From the material below, extract each line that contains the word "number" and copy those lines out in full.

Quiz items based on charts
"""

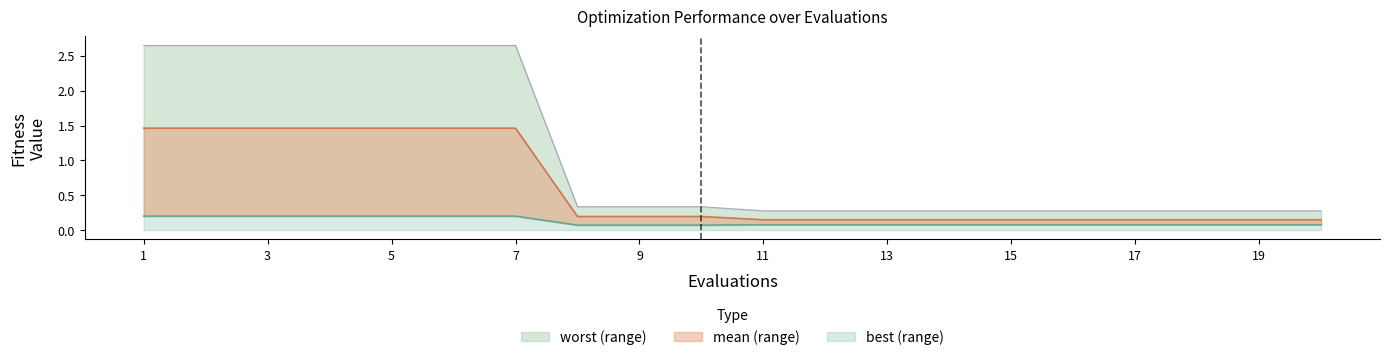

True or false: best and worst intersect in this chart.

False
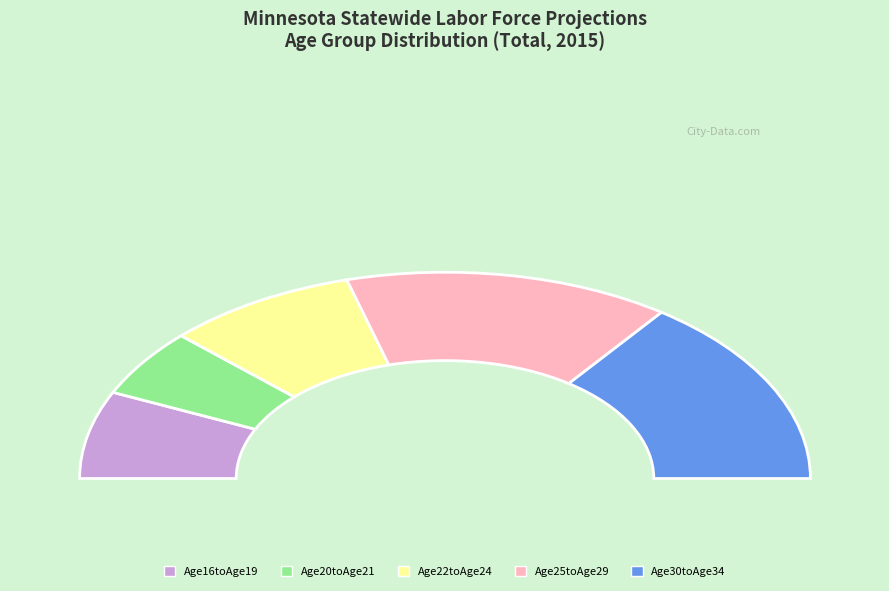

Count the number of slices in the pie.

5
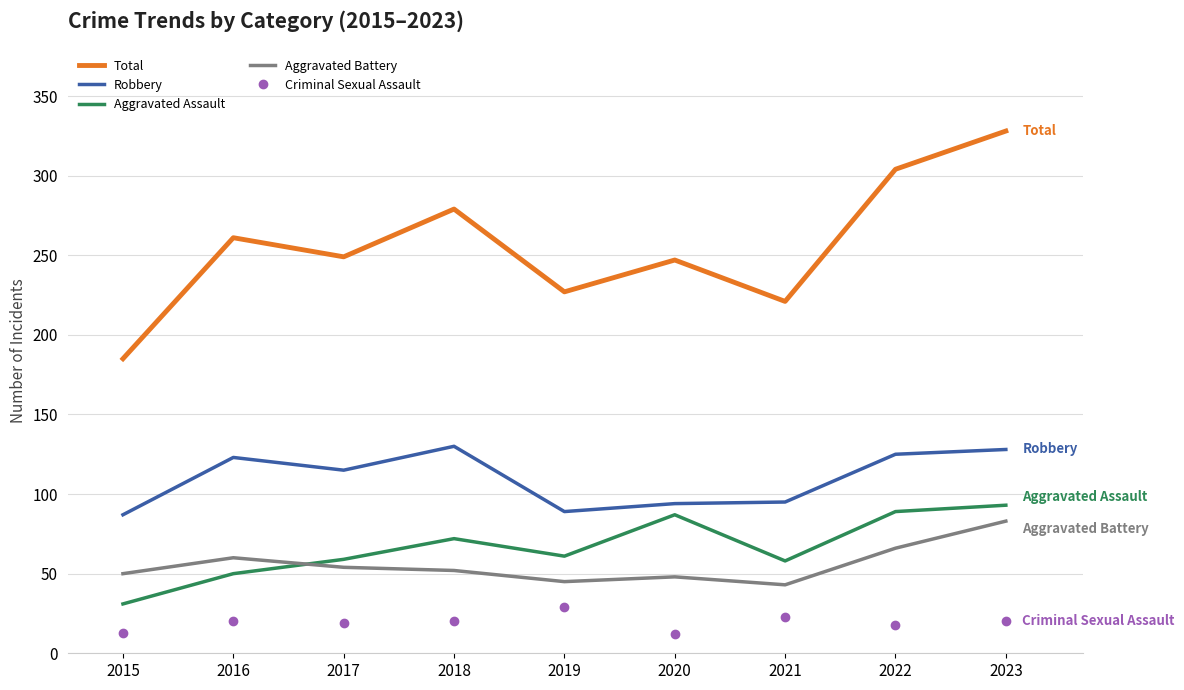

At which category is the sum across all series the highest?

2023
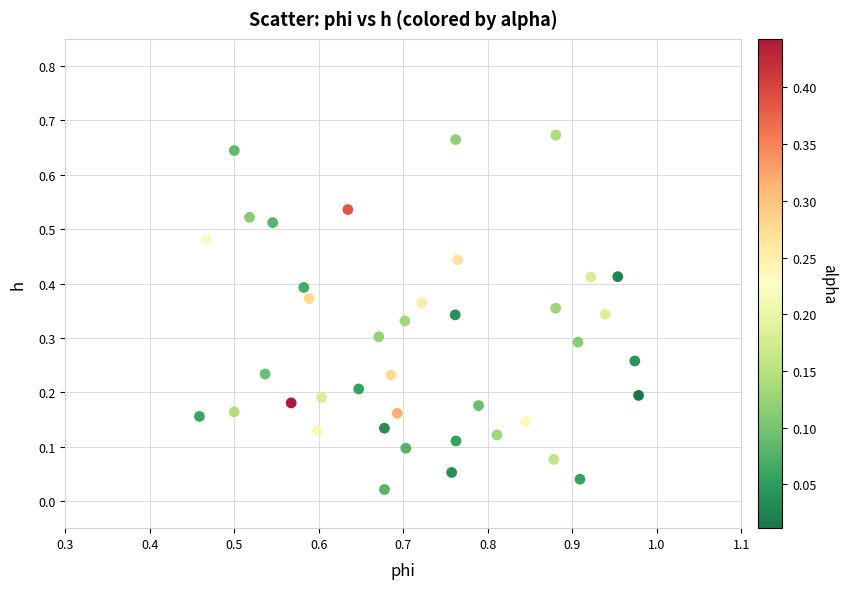

Count the number of points in this scatter plot.

40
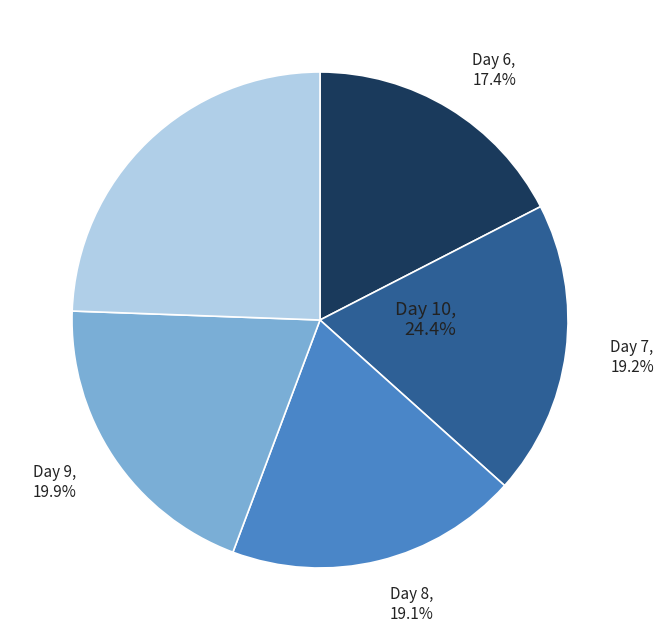

To the nearest percent, what percentage of the pie is 9?

20%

"""

◆ Reply
Count the number of slices in the pie.
Count the number of points in this scatter plot.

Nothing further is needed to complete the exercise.